■ **Aim of the exercise**
Down to the last line, copy the records below without any change.

[Transcribed page contents]

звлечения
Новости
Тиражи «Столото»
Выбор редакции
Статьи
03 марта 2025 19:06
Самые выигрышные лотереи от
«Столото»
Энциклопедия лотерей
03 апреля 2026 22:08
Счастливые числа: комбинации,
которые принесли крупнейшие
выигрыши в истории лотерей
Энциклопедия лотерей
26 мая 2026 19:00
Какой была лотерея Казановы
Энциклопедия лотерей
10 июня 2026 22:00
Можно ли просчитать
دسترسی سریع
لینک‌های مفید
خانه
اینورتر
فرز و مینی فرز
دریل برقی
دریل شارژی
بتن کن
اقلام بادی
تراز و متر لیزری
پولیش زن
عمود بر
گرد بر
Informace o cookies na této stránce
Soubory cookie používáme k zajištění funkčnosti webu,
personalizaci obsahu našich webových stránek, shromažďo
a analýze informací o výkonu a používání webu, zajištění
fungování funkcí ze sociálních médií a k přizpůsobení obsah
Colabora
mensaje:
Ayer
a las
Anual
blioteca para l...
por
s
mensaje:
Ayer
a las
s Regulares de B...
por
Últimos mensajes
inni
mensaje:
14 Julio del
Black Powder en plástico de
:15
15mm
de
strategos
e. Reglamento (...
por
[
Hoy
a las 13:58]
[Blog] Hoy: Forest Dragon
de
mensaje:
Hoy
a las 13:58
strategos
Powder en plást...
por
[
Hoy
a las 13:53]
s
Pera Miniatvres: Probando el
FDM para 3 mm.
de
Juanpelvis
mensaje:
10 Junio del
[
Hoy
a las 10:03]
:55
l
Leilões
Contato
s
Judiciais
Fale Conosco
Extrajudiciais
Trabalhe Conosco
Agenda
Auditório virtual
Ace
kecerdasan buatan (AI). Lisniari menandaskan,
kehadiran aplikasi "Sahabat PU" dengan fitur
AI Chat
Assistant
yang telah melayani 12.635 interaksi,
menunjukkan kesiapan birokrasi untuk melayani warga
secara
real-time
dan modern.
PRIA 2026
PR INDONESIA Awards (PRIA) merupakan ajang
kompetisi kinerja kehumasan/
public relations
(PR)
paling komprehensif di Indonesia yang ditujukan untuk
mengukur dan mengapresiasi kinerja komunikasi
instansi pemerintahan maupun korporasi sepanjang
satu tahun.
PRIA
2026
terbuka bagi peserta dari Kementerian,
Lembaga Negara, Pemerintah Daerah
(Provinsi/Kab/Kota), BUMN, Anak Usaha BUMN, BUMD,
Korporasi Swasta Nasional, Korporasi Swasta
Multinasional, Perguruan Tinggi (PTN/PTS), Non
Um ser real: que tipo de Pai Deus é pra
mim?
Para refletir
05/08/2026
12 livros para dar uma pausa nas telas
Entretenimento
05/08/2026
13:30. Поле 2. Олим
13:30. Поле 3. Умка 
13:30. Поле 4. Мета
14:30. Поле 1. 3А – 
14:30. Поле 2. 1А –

■ **Output of the task**
звлечения
Новости
Тиражи «Столото»
Выбор редакции
Статьи
03 марта 2025 19:06
Самые выигрышные лотереи от
«Столото»
Энциклопедия лотерей
03 апреля 2026 22:08
Счастливые числа: комбинации,
которые принесли крупнейшие
выигрыши в истории лотерей
Энциклопедия лотерей
26 мая 2026 19:00
Какой была лотерея Казановы
Энциклопедия лотерей
10 июня 2026 22:00
Можно ли просчитать
دسترسی سریع
لینک‌های مفید
خانه
اینورتر
فرز و مینی فرز
دریل برقی
دریل شارژی
بتن کن
اقلام بادی
تراز و متر لیزری
پولیش زن
عمود بر
گرد بر
Informace o cookies na této stránce
Soubory cookie používáme k zajištění funkčnosti webu,
personalizaci obsahu našich webových stránek, shromažďo
a analýze informací o výkonu a používání webu, zajištění
fungování funkcí ze sociálních médií a k přizpůsobení obsah
Colabora
mensaje:
Ayer
a las
Anual
blioteca para l...
por
s
mensaje:
Ayer
a las
s Regulares de B...
por
Últimos mensajes
inni
mensaje:
14 Julio del
Black Powder en plástico de
:15
15mm
de
strategos
e. Reglamento (...
por
[
Hoy
a las 13:58]
[Blog] Hoy: Forest Dragon
de
mensaje:
Hoy
a las 13:58
strategos
Powder en plást...
por
[
Hoy
a las 13:53]
s
Pera Miniatvres: Probando el
FDM para 3 mm.
de
Juanpelvis
mensaje:
10 Junio del
[
Hoy
a las 10:03]
:55
l
Leilões
Contato
s
Judiciais
Fale Conosco
Extrajudiciais
Trabalhe Conosco
Agenda
Auditório virtual
Ace
kecerdasan buatan (AI). Lisniari menandaskan,
kehadiran aplikasi "Sahabat PU" dengan fitur
AI Chat
Assistant
yang telah melayani 12.635 interaksi,
menunjukkan kesiapan birokrasi untuk melayani warga
secara
real-time
dan modern.
PRIA 2026
PR INDONESIA Awards (PRIA) merupakan ajang
kompetisi kinerja kehumasan/
public relations
(PR)
paling komprehensif di Indonesia yang ditujukan untuk
mengukur dan mengapresiasi kinerja komunikasi
instansi pemerintahan maupun korporasi sepanjang
satu tahun.
PRIA
2026
terbuka bagi peserta dari Kementerian,
Lembaga Negara, Pemerintah Daerah
(Provinsi/Kab/Kota), BUMN, Anak Usaha BUMN, BUMD,
Korporasi Swasta Nasional, Korporasi Swasta
Multinasional, Perguruan Tinggi (PTN/PTS), Non
Um ser real: que tipo de Pai Deus é pra
mim?
Para refletir
05/08/2026
12 livros para dar uma pausa nas telas
Entretenimento
05/08/2026
13:30. Поле 2. Олим
13:30. Поле 3. Умка 
13:30. Поле 4. Мета
14:30. Поле 1. 3А – 
14:30. Поле 2. 1А –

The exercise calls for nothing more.